#### SELECTED TEXT ####

Morals and Markets: The Development of Life Insurance in the United States (Legacy Editions) (Paperback)
Life insurance--the promise of an insurer to pay a sum upon a person's death in exchange for a regular premium--is a bizarre enterprise. How can we monetize human life? Should we? What statistics do we use, what assumptions do we make, and what behavioral factors do we consider? First published in 1979, Morals and Markets Is a pathbreaking study exploring the development of life insurance in the United States. Viviana A. Rotman Zelizer combines economic history and a sociological perspective to advance a novel interpretation of the life insurance industry. The book pioneered a cultural approach to the analysis of morally controversial markets.
Zelizer begins in the mid-nineteenth century with the rise of the life insurance industry, a contentious chapter in the history of American business. Life insurance was stigmatized at first, denounced in newspapers and condemned by religious leaders as an immoral and sacrilegious gamble on human life. Over time, the business became a widely praised arrangement to secure a family's future. How did life insurance overcome cultural barriers? As Zelizer shows, the evolution of the industry in the United States matched evolving attitudes toward death, money, family relations, property, and personal legacy.

####

• ASSIGNMENT: Pick up the description of the book on life insurance in the United States where it stops, and write the next part in the same style.

#### RECORDS PROVIDED ####

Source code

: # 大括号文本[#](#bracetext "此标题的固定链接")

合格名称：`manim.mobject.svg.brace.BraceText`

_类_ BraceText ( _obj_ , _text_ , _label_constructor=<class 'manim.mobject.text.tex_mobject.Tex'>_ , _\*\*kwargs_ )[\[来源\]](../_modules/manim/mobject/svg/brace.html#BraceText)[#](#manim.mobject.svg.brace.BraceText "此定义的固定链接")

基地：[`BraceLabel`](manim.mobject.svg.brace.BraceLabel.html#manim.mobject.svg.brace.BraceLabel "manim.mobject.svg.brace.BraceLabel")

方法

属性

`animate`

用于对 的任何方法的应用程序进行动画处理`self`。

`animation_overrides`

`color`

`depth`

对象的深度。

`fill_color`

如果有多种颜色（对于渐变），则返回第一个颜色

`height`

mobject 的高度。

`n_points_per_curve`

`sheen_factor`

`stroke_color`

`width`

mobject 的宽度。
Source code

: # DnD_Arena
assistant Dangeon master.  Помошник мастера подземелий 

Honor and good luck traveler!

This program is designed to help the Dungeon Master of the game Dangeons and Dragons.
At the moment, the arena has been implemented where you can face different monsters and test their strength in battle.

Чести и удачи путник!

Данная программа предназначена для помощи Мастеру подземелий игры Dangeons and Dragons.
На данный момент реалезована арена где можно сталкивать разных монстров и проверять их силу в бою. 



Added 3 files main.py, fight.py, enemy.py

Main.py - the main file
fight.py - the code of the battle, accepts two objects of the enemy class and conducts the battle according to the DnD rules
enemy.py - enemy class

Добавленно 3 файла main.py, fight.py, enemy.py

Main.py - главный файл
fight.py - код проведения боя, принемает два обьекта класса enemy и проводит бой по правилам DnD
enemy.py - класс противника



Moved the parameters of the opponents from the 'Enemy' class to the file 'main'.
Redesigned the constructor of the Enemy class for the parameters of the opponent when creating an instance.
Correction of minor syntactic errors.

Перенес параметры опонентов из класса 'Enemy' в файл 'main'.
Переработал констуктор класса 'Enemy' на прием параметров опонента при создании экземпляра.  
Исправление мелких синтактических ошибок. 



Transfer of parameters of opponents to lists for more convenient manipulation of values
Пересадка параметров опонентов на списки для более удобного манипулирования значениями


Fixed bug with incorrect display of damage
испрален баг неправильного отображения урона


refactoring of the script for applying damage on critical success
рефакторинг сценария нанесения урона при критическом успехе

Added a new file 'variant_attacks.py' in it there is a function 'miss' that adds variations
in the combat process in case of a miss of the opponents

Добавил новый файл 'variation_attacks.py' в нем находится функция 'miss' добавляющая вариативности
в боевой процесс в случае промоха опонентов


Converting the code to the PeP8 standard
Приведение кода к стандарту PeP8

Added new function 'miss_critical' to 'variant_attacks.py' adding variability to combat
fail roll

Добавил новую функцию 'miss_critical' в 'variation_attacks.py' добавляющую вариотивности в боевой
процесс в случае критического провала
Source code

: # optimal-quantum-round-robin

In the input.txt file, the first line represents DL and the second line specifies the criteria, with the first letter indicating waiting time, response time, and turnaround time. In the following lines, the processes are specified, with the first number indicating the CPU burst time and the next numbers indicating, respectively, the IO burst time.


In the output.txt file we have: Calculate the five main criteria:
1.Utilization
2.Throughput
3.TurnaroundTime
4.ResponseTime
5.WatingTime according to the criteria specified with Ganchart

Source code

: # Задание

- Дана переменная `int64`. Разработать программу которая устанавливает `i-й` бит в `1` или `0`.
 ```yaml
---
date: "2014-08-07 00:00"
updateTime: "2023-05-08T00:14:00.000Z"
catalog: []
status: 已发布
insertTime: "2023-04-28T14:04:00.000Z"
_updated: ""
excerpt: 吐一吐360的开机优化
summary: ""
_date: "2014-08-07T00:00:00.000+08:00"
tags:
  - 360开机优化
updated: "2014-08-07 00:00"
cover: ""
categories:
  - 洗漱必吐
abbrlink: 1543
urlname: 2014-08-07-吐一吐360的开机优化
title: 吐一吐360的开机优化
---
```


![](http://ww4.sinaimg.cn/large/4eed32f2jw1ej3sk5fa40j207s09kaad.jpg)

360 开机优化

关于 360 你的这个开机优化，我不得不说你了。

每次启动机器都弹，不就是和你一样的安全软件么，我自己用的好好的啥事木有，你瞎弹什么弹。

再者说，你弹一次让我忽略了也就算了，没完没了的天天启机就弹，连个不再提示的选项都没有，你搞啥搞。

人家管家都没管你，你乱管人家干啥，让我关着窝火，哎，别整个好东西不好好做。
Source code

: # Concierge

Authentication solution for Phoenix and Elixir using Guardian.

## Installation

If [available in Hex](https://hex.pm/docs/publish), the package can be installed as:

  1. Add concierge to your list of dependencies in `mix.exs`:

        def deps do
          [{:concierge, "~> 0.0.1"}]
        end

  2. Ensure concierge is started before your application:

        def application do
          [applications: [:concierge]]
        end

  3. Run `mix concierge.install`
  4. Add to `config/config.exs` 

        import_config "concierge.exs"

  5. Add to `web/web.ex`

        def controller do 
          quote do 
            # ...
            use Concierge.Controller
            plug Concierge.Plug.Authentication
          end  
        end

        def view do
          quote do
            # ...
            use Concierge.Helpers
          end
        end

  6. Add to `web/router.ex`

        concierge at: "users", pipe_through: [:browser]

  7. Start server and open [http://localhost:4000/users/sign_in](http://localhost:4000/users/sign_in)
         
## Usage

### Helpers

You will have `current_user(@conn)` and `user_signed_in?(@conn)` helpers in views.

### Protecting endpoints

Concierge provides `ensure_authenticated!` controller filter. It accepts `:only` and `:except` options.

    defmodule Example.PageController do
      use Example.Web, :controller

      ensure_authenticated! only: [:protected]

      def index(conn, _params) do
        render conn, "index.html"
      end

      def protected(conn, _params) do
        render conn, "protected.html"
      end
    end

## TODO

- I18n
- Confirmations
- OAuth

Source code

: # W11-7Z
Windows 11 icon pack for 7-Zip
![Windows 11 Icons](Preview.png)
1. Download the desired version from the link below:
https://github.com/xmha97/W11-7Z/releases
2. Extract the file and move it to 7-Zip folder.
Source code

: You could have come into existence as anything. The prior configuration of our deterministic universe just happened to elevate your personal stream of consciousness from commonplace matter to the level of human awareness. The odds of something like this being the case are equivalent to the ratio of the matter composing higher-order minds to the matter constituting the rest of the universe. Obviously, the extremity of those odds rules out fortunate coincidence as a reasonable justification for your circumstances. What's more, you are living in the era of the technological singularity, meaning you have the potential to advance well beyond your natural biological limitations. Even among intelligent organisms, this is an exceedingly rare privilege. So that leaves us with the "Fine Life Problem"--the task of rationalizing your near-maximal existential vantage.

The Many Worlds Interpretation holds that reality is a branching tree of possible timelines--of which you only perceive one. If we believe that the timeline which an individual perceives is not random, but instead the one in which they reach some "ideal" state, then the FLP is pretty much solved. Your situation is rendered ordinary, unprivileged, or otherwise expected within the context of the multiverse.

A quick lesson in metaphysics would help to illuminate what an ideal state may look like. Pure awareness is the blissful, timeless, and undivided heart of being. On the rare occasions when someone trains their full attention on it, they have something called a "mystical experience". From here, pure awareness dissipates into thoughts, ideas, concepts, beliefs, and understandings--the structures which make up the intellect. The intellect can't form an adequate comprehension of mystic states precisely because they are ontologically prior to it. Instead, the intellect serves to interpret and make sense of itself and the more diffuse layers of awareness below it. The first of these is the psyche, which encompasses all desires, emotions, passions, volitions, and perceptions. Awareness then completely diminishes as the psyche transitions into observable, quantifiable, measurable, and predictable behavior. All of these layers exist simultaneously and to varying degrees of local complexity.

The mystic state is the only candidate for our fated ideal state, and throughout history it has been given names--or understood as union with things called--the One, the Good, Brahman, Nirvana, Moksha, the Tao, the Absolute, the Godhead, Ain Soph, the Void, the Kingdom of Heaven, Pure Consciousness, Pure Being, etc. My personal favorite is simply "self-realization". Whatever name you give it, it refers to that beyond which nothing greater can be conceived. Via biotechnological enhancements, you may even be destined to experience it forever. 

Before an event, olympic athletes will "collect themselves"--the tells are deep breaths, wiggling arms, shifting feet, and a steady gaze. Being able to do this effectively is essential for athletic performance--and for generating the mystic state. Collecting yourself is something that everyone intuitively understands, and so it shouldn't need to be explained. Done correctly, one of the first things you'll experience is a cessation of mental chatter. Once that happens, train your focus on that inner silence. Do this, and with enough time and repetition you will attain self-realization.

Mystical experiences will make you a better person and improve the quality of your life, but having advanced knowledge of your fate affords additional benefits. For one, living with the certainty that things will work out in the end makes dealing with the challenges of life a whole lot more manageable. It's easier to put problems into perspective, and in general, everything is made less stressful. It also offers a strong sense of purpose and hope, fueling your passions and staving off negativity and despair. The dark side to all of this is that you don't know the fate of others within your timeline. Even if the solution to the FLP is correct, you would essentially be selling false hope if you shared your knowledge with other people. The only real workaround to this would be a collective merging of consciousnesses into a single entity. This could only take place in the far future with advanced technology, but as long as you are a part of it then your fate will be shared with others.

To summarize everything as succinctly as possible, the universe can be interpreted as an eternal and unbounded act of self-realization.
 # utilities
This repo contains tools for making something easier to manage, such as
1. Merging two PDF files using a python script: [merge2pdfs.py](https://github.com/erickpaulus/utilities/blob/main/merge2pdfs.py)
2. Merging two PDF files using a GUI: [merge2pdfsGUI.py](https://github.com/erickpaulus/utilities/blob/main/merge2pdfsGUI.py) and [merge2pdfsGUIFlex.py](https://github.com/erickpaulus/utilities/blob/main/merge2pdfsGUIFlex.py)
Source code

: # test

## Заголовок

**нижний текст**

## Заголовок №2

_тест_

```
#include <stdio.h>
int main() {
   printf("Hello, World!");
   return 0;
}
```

####

• THE ANSWER:
About the Author
Viviana A. Rotman Zelizer is the Lloyd Cotsen '50 Professor of Sociology at Princeton University. She is the author of Economic Lives: How Culture Shapes the Economy (2010), The Purchase of Intimacy (2005), The Social Meaning of Money: Pin Money, Paychecks, Poor Relief, and Other Currencies (1994), and Pricing the Priceless Child: The Changing Social Value of Children (1985). She is also coeditor of the series Princeton Studies in Cultural Sociology.